How to complete this task: Without the images, repeat every line of the listing exactly.

Dataset excerpt:
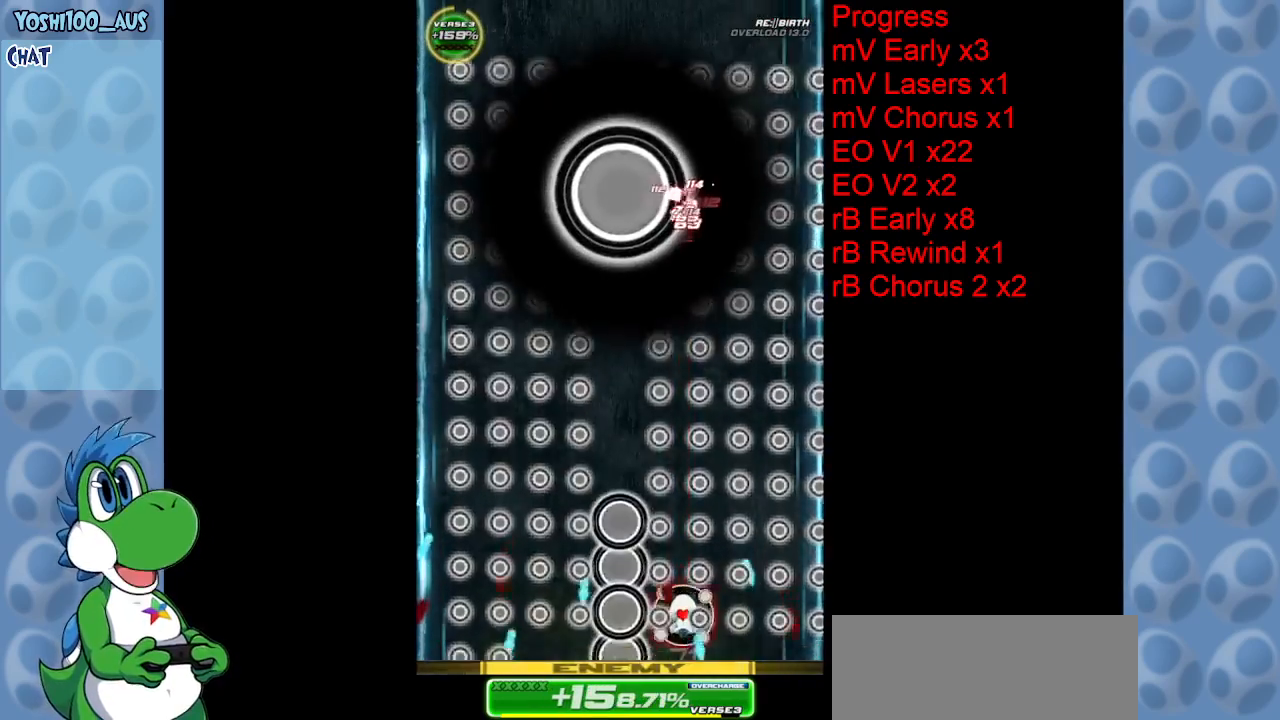
{"keys": [], "events": [[150, "z", "down"], [284, "z", "up"]]}
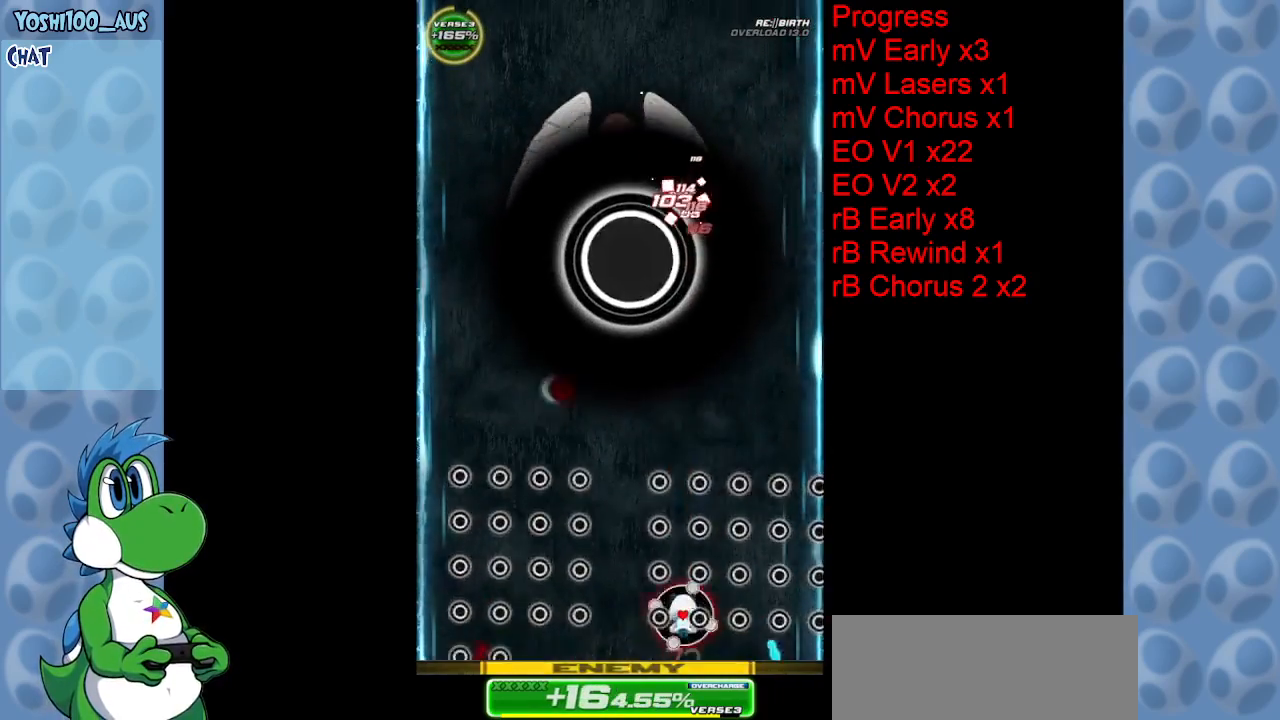
{"keys": ["left", "z"], "events": [[17, "z", "down"], [167, "z", "up"], [250, "left", "down"], [400, "z", "down"]]}
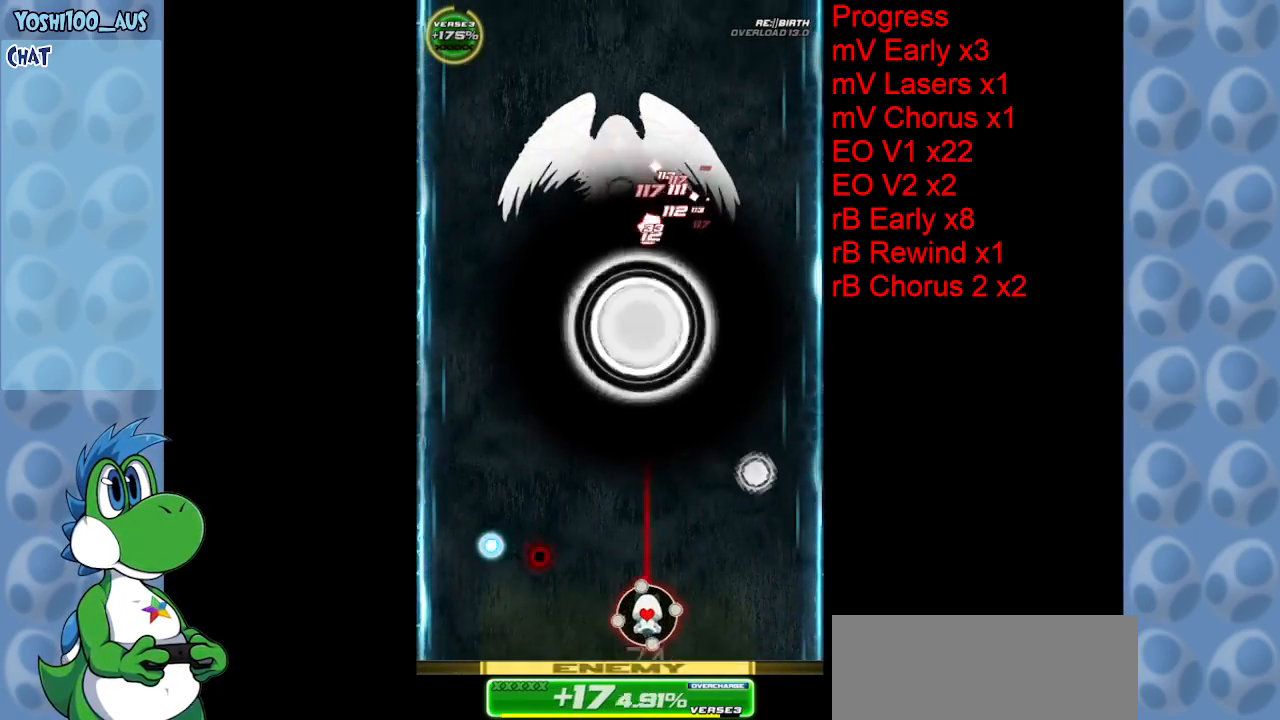
{"keys": ["left"], "events": [[34, "z", "up"], [317, "x", "down"], [450, "x", "up"]]}
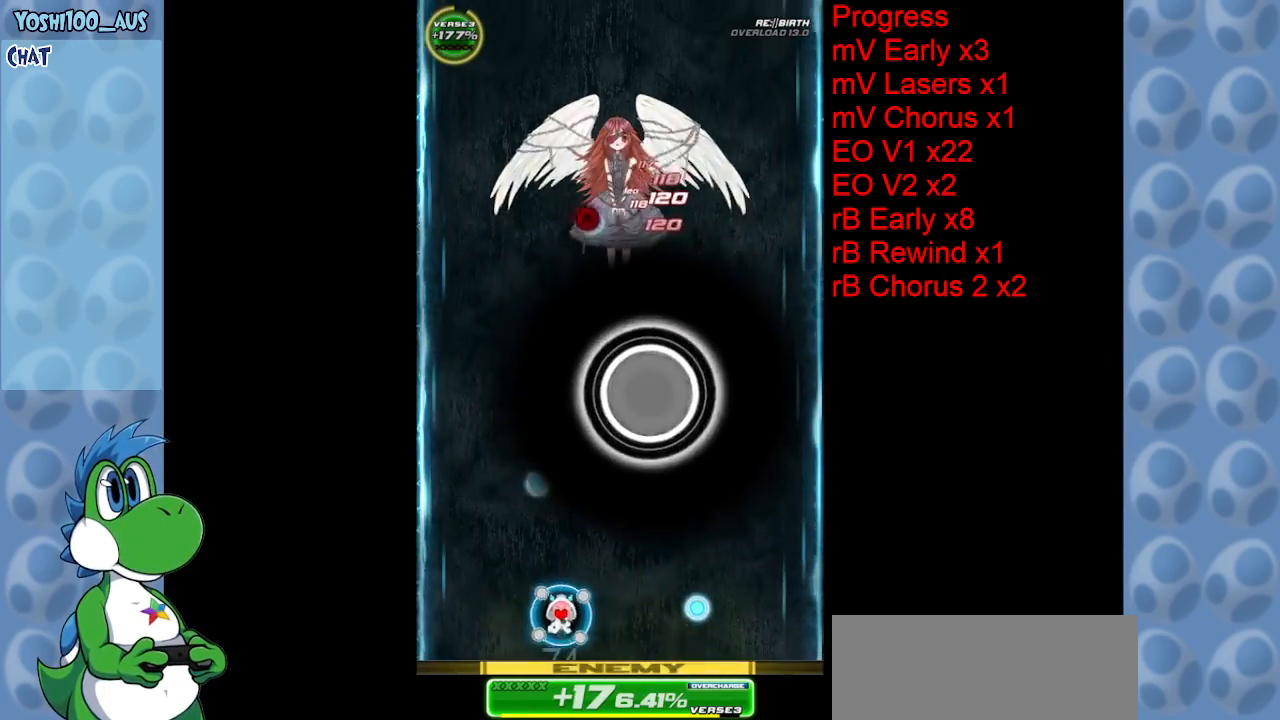
{"keys": ["up"], "events": [[184, "up", "down"], [184, "z", "down"], [284, "left", "up"], [284, "right", "down"], [334, "right", "up"], [334, "z", "up"]]}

Answer space:
{"keys": [], "events": [[150, "z", "down"], [284, "z", "up"]]}
{"keys": ["left", "z"], "events": [[17, "z", "down"], [167, "z", "up"], [250, "left", "down"], [400, "z", "down"]]}
{"keys": ["left"], "events": [[34, "z", "up"], [317, "x", "down"], [450, "x", "up"]]}
{"keys": ["up"], "events": [[184, "up", "down"], [184, "z", "down"], [284, "left", "up"], [284, "right", "down"], [334, "right", "up"], [334, "z", "up"]]}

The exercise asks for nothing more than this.